Front-end code edit data:
#####

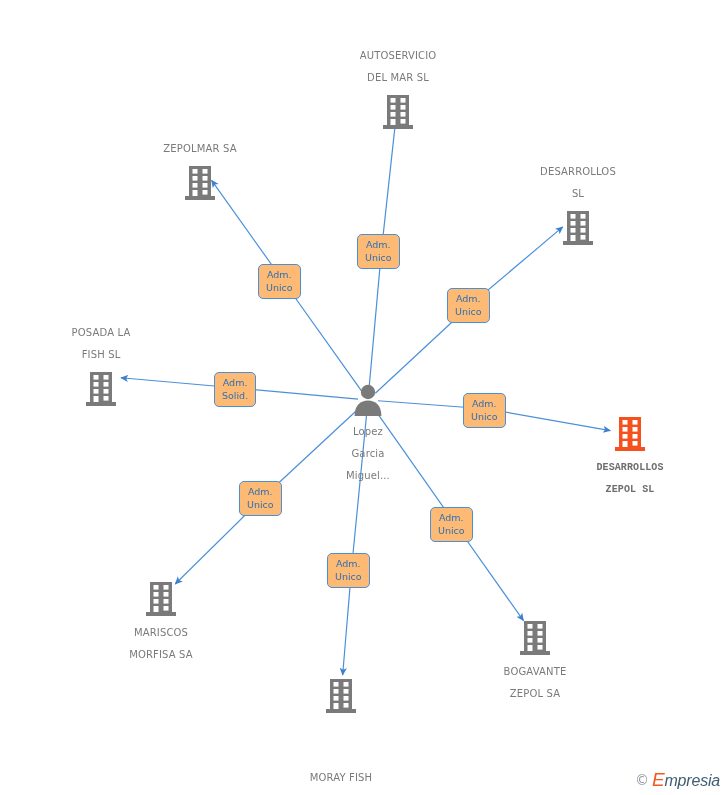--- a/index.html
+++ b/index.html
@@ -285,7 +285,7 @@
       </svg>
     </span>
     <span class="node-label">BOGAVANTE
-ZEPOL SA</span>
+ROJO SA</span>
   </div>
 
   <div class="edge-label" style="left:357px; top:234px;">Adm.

#####

-- The problem --
Repeat every record exactly, but not the pictures.

-- Completed task --
--- a/index.html
+++ b/index.html
@@ -285,7 +285,7 @@
       </svg>
     </span>
     <span class="node-label">BOGAVANTE
-ZEPOL SA</span>
+ROJO SA</span>
   </div>
 
   <div class="edge-label" style="left:357px; top:234px;">Adm.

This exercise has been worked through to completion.